An increase in lymphocytes in the blood (lymphocytosis) is generally a reaction to infection or is part of a malignancy. A polyclonal T-cell lymphocytosis is a common response to viral infection, particularly in childhood. Lymphocytes may be morphologically abnormal with variable changes including increased size and cytoplasmic basophilia. These heterogeneous atypical lymphocytes are seen in numerous viral infections but they are a particular feature of infectious mononucleosis (see p. 97).

A number of lymphoid malignancies are associated with lymphocytosis (Table 4.1). In acute lymphoblastic leukaemia and ‘spill-over’ of non-Hodgkin’s lymphoma cells into the blood, the malignant lymphocytes are usually morphologically distinctive and confusion with a reactive lymphocytosis rarely occurs.
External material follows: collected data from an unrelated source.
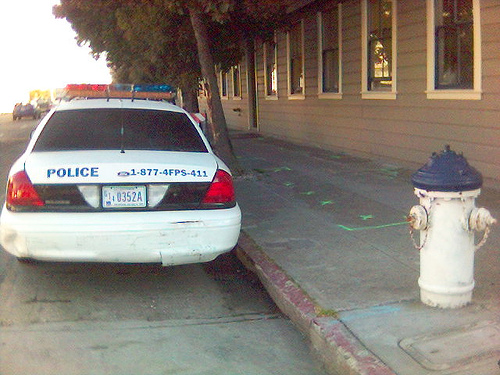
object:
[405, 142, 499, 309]
hydrant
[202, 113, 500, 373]
sidewalk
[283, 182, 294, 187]
marks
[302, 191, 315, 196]
marks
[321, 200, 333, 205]
marks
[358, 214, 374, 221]
marks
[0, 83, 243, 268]
car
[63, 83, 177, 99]
light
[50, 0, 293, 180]
tree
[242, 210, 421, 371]
road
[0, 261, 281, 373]
street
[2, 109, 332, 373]
street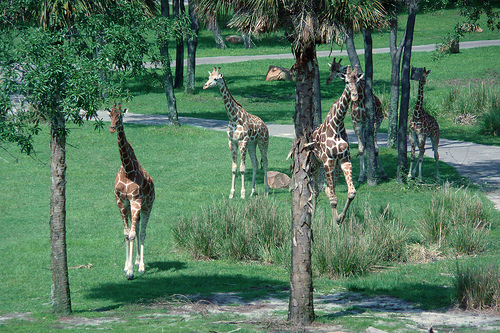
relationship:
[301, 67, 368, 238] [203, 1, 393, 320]
giraffe on tree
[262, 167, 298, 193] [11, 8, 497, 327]
rock on ground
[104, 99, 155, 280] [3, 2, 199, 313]
giraffe behind tree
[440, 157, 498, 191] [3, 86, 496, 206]
shadows on pavement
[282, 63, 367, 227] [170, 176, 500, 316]
giraffe running through bushes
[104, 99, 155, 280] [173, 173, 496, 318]
giraffe running through bushes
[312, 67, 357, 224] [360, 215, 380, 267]
giraffe running through bushes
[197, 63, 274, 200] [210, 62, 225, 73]
giraffe has horns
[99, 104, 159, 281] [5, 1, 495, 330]
giraffe in park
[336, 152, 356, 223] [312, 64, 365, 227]
leg of giraffe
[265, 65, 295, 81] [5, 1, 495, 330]
rock in park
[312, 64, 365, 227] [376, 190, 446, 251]
giraffe running through bushes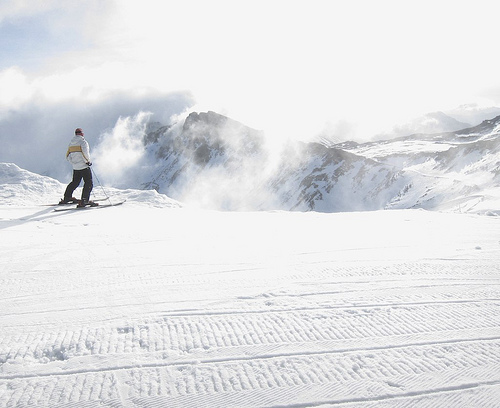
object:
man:
[64, 127, 99, 206]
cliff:
[133, 178, 253, 270]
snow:
[164, 226, 342, 323]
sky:
[38, 15, 112, 96]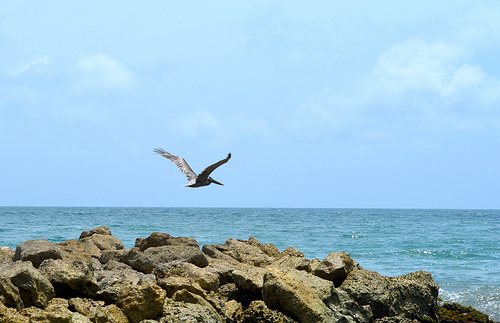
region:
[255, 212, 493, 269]
THE OCEAN IS CALM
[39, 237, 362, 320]
THE ROCKS ARE JAGGED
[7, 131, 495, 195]
THE SKY IS BLUE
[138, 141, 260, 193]
THE PELICAN IS FLYING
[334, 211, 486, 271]
THE WATER IS GREEN BLUE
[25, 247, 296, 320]
THE ROCKS ARE LIGHT BROWN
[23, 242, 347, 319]
THE ROCKS APPEAR TO BE DRY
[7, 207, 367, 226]
THE WATER IS WET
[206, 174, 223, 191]
THE BIRD HAS A LARGE BEAK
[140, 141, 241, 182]
THE WING SPAN IS WIDE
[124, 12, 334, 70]
this is the sky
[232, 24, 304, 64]
the sky is blue in color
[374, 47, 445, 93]
these are the clouds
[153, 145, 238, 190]
this is a bird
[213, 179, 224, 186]
this is the beak of the bird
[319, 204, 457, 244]
this is a water body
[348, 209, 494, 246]
the water is calm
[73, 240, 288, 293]
these are the rocks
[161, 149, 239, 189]
the bird is flying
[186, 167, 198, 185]
the bird is black in color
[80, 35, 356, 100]
Sky is blue color.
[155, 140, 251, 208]
Bird is flying in air.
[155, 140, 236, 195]
Bird is grey color.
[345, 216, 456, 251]
Water is blue color.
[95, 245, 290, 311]
Rocks are brown color.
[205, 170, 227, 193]
Bird has a long beak.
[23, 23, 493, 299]
Day time picture.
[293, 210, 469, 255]
Water is calm and quiet.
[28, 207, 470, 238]
Water is seen behind the rocks.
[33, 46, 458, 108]
Few clouds in sky.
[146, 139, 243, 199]
Seabird flying over stones.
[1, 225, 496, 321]
Stones near ocean.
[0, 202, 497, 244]
Water is blue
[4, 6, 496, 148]
Sky is cloudy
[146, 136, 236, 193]
Pelican has extended wings.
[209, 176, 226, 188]
Pelican has big peak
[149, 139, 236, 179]
Wings are large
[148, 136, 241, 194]
Pelican fly to the right.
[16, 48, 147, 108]
Cloud formed in the sky.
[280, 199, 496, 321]
Water of ocean is wave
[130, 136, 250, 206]
A lone bird flies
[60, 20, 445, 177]
A beautiful blue sky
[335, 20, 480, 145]
A light fluffy cloud hides in the sky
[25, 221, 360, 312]
A rock pile at the waters edge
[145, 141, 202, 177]
Light shines on the bird's wing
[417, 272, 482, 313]
White tops on the water as it hits the shore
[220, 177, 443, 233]
The water meets the horizon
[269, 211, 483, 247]
Glistening blue water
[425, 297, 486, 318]
Green at the water's edge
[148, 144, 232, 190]
A long wing span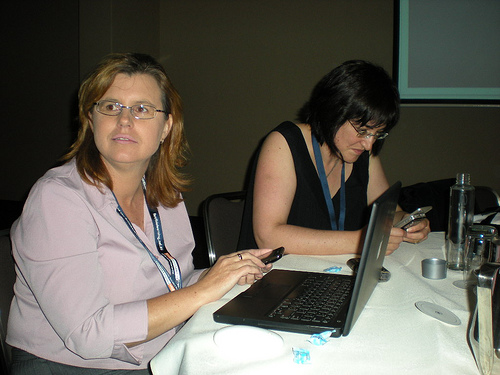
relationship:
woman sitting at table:
[5, 47, 417, 372] [173, 228, 433, 373]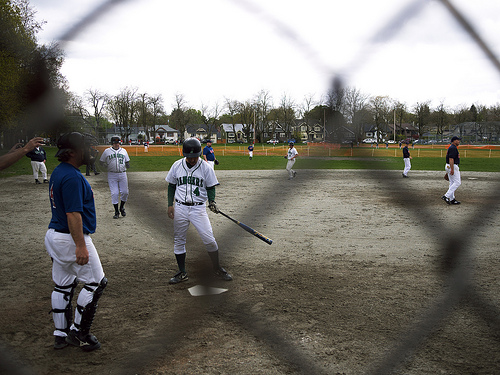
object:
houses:
[100, 118, 478, 143]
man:
[166, 135, 238, 287]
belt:
[176, 201, 204, 206]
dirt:
[0, 169, 500, 374]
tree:
[137, 93, 150, 137]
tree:
[175, 93, 185, 142]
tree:
[256, 88, 271, 146]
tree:
[415, 100, 432, 141]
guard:
[75, 275, 109, 333]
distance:
[0, 102, 500, 170]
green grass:
[219, 159, 284, 165]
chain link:
[0, 0, 500, 375]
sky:
[4, 0, 500, 117]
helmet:
[181, 138, 201, 157]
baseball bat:
[209, 204, 274, 245]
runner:
[99, 136, 130, 219]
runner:
[283, 137, 299, 180]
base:
[185, 285, 229, 297]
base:
[469, 176, 477, 180]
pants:
[44, 226, 106, 338]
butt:
[44, 229, 78, 259]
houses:
[255, 123, 313, 142]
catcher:
[43, 132, 109, 353]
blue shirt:
[47, 163, 100, 235]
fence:
[0, 142, 500, 160]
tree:
[0, 0, 110, 177]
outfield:
[287, 133, 407, 203]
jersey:
[164, 155, 221, 257]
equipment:
[54, 130, 94, 166]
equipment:
[52, 281, 73, 349]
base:
[112, 212, 120, 219]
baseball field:
[0, 140, 500, 374]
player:
[401, 144, 415, 177]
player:
[441, 135, 465, 206]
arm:
[39, 146, 47, 162]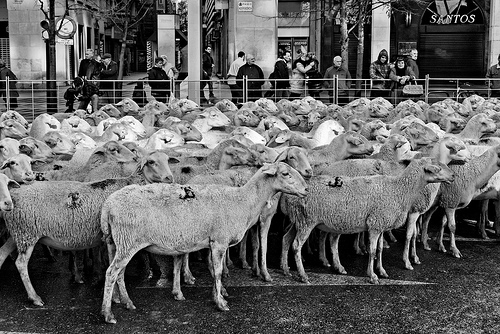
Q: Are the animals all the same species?
A: No, there are both sheep and goats.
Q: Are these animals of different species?
A: Yes, they are sheep and goats.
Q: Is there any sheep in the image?
A: Yes, there is a sheep.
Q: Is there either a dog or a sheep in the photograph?
A: Yes, there is a sheep.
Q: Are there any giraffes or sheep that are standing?
A: Yes, the sheep is standing.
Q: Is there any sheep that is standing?
A: Yes, there is a sheep that is standing.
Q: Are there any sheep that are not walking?
A: Yes, there is a sheep that is standing.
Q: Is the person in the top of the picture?
A: Yes, the person is in the top of the image.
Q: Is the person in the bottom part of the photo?
A: No, the person is in the top of the image.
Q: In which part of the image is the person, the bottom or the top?
A: The person is in the top of the image.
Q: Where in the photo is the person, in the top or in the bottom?
A: The person is in the top of the image.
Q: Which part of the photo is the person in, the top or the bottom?
A: The person is in the top of the image.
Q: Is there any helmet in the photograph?
A: No, there are no helmets.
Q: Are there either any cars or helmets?
A: No, there are no helmets or cars.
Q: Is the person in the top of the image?
A: Yes, the person is in the top of the image.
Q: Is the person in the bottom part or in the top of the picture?
A: The person is in the top of the image.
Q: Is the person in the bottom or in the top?
A: The person is in the top of the image.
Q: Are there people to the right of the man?
A: Yes, there is a person to the right of the man.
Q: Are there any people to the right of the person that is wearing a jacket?
A: Yes, there is a person to the right of the man.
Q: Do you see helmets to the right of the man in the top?
A: No, there is a person to the right of the man.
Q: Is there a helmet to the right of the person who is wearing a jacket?
A: No, there is a person to the right of the man.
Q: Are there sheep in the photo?
A: Yes, there is a sheep.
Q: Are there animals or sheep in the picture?
A: Yes, there is a sheep.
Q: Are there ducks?
A: No, there are no ducks.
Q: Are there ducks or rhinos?
A: No, there are no ducks or rhinos.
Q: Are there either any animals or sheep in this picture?
A: Yes, there is a sheep.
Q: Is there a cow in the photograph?
A: No, there are no cows.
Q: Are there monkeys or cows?
A: No, there are no cows or monkeys.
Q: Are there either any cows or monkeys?
A: No, there are no cows or monkeys.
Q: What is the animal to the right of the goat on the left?
A: The animal is a sheep.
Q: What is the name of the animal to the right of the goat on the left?
A: The animal is a sheep.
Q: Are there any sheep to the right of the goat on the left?
A: Yes, there is a sheep to the right of the goat.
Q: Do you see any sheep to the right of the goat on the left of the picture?
A: Yes, there is a sheep to the right of the goat.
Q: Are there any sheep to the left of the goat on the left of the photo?
A: No, the sheep is to the right of the goat.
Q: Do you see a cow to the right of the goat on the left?
A: No, there is a sheep to the right of the goat.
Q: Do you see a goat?
A: Yes, there is a goat.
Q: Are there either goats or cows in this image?
A: Yes, there is a goat.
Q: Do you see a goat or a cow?
A: Yes, there is a goat.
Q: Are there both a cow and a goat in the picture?
A: No, there is a goat but no cows.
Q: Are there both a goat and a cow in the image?
A: No, there is a goat but no cows.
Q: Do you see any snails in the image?
A: No, there are no snails.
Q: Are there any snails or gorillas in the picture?
A: No, there are no snails or gorillas.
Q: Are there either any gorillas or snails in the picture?
A: No, there are no snails or gorillas.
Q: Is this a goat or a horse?
A: This is a goat.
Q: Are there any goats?
A: Yes, there are goats.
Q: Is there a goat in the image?
A: Yes, there are goats.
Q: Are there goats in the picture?
A: Yes, there are goats.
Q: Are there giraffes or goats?
A: Yes, there are goats.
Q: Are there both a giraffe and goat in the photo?
A: No, there are goats but no giraffes.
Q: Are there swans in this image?
A: No, there are no swans.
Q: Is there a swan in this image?
A: No, there are no swans.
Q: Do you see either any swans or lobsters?
A: No, there are no swans or lobsters.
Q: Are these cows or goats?
A: These are goats.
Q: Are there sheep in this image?
A: Yes, there is a sheep.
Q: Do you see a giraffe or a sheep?
A: Yes, there is a sheep.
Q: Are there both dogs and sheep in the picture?
A: No, there is a sheep but no dogs.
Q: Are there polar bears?
A: No, there are no polar bears.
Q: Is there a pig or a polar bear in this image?
A: No, there are no polar bears or pigs.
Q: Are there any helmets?
A: No, there are no helmets.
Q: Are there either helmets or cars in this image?
A: No, there are no helmets or cars.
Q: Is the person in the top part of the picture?
A: Yes, the person is in the top of the image.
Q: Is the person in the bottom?
A: No, the person is in the top of the image.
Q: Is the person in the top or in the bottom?
A: The person is in the top of the image.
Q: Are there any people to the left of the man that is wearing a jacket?
A: Yes, there is a person to the left of the man.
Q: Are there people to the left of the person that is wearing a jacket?
A: Yes, there is a person to the left of the man.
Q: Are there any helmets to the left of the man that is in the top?
A: No, there is a person to the left of the man.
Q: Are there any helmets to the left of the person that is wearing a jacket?
A: No, there is a person to the left of the man.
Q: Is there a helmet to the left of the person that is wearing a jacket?
A: No, there is a person to the left of the man.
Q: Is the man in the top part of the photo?
A: Yes, the man is in the top of the image.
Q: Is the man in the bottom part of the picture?
A: No, the man is in the top of the image.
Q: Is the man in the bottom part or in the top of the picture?
A: The man is in the top of the image.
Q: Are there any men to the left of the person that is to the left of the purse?
A: Yes, there is a man to the left of the person.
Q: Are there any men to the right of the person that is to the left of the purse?
A: No, the man is to the left of the person.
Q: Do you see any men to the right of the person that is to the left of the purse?
A: No, the man is to the left of the person.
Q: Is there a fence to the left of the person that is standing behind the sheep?
A: No, there is a man to the left of the person.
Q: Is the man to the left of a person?
A: Yes, the man is to the left of a person.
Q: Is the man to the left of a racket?
A: No, the man is to the left of a person.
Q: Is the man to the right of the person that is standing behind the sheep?
A: No, the man is to the left of the person.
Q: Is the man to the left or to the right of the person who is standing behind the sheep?
A: The man is to the left of the person.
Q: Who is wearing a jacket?
A: The man is wearing a jacket.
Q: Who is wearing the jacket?
A: The man is wearing a jacket.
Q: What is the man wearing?
A: The man is wearing a jacket.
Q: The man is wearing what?
A: The man is wearing a jacket.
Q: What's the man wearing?
A: The man is wearing a jacket.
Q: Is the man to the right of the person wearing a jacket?
A: Yes, the man is wearing a jacket.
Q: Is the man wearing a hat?
A: No, the man is wearing a jacket.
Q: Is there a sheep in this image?
A: Yes, there is a sheep.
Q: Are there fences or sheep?
A: Yes, there is a sheep.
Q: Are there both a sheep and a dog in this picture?
A: No, there is a sheep but no dogs.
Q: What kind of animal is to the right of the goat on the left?
A: The animal is a sheep.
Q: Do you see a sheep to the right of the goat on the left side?
A: Yes, there is a sheep to the right of the goat.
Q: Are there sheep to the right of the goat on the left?
A: Yes, there is a sheep to the right of the goat.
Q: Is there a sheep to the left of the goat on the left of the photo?
A: No, the sheep is to the right of the goat.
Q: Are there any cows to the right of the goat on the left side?
A: No, there is a sheep to the right of the goat.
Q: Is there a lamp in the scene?
A: No, there are no lamps.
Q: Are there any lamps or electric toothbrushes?
A: No, there are no lamps or electric toothbrushes.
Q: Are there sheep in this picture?
A: Yes, there is a sheep.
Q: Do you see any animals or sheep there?
A: Yes, there is a sheep.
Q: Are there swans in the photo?
A: No, there are no swans.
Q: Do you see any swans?
A: No, there are no swans.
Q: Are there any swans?
A: No, there are no swans.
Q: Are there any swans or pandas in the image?
A: No, there are no swans or pandas.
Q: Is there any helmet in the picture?
A: No, there are no helmets.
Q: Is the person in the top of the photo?
A: Yes, the person is in the top of the image.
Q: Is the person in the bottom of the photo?
A: No, the person is in the top of the image.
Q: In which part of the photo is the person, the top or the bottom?
A: The person is in the top of the image.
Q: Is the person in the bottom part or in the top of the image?
A: The person is in the top of the image.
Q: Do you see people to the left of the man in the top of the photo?
A: Yes, there is a person to the left of the man.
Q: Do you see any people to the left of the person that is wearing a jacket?
A: Yes, there is a person to the left of the man.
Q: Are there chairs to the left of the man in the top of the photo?
A: No, there is a person to the left of the man.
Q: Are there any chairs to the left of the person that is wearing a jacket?
A: No, there is a person to the left of the man.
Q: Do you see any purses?
A: Yes, there is a purse.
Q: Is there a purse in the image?
A: Yes, there is a purse.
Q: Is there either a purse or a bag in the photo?
A: Yes, there is a purse.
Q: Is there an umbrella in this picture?
A: No, there are no umbrellas.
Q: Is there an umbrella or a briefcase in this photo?
A: No, there are no umbrellas or briefcases.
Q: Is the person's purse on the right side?
A: Yes, the purse is on the right of the image.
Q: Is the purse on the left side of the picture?
A: No, the purse is on the right of the image.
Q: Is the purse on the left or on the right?
A: The purse is on the right of the image.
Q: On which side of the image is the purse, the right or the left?
A: The purse is on the right of the image.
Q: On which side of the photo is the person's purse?
A: The purse is on the right of the image.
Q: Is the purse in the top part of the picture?
A: Yes, the purse is in the top of the image.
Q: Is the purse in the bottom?
A: No, the purse is in the top of the image.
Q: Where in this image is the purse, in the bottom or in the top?
A: The purse is in the top of the image.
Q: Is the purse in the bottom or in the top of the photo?
A: The purse is in the top of the image.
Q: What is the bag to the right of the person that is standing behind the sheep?
A: The bag is a purse.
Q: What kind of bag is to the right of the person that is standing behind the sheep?
A: The bag is a purse.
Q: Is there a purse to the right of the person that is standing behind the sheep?
A: Yes, there is a purse to the right of the person.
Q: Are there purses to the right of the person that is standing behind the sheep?
A: Yes, there is a purse to the right of the person.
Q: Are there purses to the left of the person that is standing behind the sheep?
A: No, the purse is to the right of the person.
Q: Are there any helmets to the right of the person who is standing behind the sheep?
A: No, there is a purse to the right of the person.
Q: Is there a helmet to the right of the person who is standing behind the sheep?
A: No, there is a purse to the right of the person.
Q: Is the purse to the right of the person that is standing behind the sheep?
A: Yes, the purse is to the right of the person.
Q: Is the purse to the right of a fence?
A: No, the purse is to the right of the person.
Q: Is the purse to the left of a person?
A: No, the purse is to the right of a person.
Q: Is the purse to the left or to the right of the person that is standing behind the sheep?
A: The purse is to the right of the person.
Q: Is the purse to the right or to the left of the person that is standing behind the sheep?
A: The purse is to the right of the person.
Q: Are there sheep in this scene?
A: Yes, there is a sheep.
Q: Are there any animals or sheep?
A: Yes, there is a sheep.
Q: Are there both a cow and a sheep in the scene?
A: No, there is a sheep but no cows.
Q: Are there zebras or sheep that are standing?
A: Yes, the sheep is standing.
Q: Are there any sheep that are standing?
A: Yes, there is a sheep that is standing.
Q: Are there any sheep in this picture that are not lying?
A: Yes, there is a sheep that is standing.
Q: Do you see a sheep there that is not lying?
A: Yes, there is a sheep that is standing .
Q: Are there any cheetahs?
A: No, there are no cheetahs.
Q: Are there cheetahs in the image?
A: No, there are no cheetahs.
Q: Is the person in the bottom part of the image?
A: No, the person is in the top of the image.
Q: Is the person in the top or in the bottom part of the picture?
A: The person is in the top of the image.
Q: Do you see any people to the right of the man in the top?
A: Yes, there is a person to the right of the man.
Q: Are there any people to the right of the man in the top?
A: Yes, there is a person to the right of the man.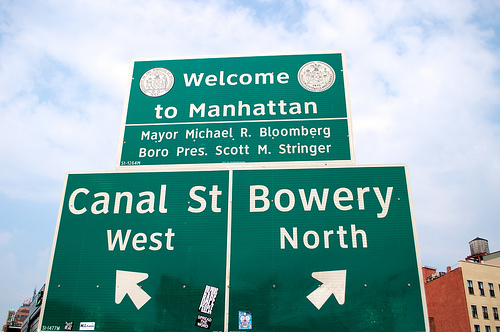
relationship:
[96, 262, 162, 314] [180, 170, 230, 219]
arrow points to street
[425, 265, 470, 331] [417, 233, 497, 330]
brick brick building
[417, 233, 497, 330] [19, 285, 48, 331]
building by train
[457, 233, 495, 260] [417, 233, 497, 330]
tower above building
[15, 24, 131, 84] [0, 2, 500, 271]
clouds in sky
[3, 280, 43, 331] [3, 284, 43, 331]
buildings in buildings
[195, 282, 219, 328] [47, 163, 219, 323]
black on sign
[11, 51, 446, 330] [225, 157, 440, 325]
three green sign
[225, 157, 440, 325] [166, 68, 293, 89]
sign have letters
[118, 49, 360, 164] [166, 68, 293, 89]
sign has letters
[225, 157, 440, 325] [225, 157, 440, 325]
sign on sign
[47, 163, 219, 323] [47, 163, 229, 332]
sign on sign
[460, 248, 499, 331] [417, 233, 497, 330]
tan red building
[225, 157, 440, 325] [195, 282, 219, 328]
sign have black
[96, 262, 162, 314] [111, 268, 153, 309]
arrow points arrow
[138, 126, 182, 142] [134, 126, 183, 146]
letters read mayor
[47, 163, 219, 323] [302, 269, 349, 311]
sign with arrow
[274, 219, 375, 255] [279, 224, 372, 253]
north in lettering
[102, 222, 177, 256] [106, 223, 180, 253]
west in lettering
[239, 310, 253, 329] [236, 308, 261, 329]
figure of figure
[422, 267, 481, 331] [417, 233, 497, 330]
brick complex building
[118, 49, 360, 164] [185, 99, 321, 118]
sign to manhattan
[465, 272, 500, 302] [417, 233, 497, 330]
windows on building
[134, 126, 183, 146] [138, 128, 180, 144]
mayor in lettering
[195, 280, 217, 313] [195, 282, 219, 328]
black white black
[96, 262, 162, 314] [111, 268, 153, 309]
arrow pointing arrow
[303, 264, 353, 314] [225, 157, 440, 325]
arrow pointing sign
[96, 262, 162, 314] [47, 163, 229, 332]
arrow pointing sign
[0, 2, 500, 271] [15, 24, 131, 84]
sky with clouds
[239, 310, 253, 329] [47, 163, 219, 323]
figure on sign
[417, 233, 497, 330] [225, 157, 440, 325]
building on sign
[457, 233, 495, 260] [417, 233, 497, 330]
tower on building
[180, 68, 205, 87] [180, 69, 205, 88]
letter white w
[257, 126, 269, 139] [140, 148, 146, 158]
white letter b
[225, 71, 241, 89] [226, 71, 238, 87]
white letter c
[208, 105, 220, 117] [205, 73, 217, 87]
white letter e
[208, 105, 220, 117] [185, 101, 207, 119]
white letter m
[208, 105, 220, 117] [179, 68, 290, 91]
white word welcome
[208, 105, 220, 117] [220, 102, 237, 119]
white letter n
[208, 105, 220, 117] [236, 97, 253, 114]
white letter h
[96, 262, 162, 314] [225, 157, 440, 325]
arrow pointing sign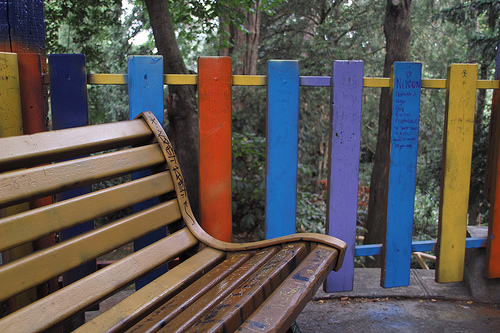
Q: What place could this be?
A: It is a patio.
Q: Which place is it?
A: It is a patio.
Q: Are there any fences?
A: Yes, there is a fence.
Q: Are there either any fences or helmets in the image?
A: Yes, there is a fence.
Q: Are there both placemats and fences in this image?
A: No, there is a fence but no placemats.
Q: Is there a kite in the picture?
A: No, there are no kites.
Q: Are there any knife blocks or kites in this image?
A: No, there are no kites or knife blocks.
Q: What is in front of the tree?
A: The fence is in front of the tree.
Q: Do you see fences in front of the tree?
A: Yes, there is a fence in front of the tree.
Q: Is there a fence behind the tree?
A: No, the fence is in front of the tree.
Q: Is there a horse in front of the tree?
A: No, there is a fence in front of the tree.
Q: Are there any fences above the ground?
A: Yes, there is a fence above the ground.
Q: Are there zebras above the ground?
A: No, there is a fence above the ground.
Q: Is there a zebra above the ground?
A: No, there is a fence above the ground.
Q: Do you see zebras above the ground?
A: No, there is a fence above the ground.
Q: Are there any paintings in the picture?
A: No, there are no paintings.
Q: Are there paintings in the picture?
A: No, there are no paintings.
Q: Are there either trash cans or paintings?
A: No, there are no paintings or trash cans.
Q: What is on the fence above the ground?
A: The graffiti is on the fence.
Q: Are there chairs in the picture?
A: No, there are no chairs.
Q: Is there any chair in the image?
A: No, there are no chairs.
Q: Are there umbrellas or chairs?
A: No, there are no chairs or umbrellas.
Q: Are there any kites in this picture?
A: No, there are no kites.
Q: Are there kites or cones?
A: No, there are no kites or cones.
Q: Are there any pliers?
A: No, there are no pliers.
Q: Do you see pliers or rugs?
A: No, there are no pliers or rugs.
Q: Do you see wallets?
A: No, there are no wallets.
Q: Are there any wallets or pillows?
A: No, there are no wallets or pillows.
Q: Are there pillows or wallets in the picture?
A: No, there are no wallets or pillows.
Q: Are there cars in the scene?
A: No, there are no cars.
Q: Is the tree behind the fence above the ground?
A: Yes, the tree is behind the fence.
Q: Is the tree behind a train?
A: No, the tree is behind the fence.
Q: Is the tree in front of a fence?
A: No, the tree is behind a fence.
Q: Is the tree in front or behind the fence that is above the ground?
A: The tree is behind the fence.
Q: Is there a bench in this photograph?
A: Yes, there is a bench.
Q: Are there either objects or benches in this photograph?
A: Yes, there is a bench.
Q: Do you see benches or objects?
A: Yes, there is a bench.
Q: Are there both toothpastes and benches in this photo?
A: No, there is a bench but no toothpastes.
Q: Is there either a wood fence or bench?
A: Yes, there is a wood bench.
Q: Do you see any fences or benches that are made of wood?
A: Yes, the bench is made of wood.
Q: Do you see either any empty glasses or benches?
A: Yes, there is an empty bench.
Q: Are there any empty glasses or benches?
A: Yes, there is an empty bench.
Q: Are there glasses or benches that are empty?
A: Yes, the bench is empty.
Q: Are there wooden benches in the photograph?
A: Yes, there is a wood bench.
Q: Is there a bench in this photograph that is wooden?
A: Yes, there is a bench that is wooden.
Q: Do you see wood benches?
A: Yes, there is a bench that is made of wood.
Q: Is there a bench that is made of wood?
A: Yes, there is a bench that is made of wood.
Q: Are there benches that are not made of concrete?
A: Yes, there is a bench that is made of wood.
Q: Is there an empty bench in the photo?
A: Yes, there is an empty bench.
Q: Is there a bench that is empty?
A: Yes, there is a bench that is empty.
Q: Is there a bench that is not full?
A: Yes, there is a empty bench.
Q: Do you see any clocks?
A: No, there are no clocks.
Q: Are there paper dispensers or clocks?
A: No, there are no clocks or paper dispensers.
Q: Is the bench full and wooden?
A: No, the bench is wooden but empty.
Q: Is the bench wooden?
A: Yes, the bench is wooden.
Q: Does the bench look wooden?
A: Yes, the bench is wooden.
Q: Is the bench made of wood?
A: Yes, the bench is made of wood.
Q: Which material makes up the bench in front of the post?
A: The bench is made of wood.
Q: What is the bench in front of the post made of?
A: The bench is made of wood.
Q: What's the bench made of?
A: The bench is made of wood.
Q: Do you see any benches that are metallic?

In chronic lymphocytic leukaemia (CLL), the lymphocytes often appear unremarkable although the presence of disrupted forms, termed ‘smear cells’, is characteristic.

Table 4.1

Common causes of a lymphocytosis

Infections Acute viral infections (e.g. pertussis, infectious mononucleosis, rubella)
  Chronic infections (e.g. tuberculosis, toxoplasmosis)
Malignancy Chronic lymphocytic leukaemia and variants
  Non-Hodgkin’s lymphoma (minority)
  Acute lymphoblastic leukaemia

Lymphocyte counts are often transiently low after surgery and trauma. A more chronic lymphopenia is a feature of ongoing cytotoxic drug treatment and late HIV infection when CD4 counts fall to low levels.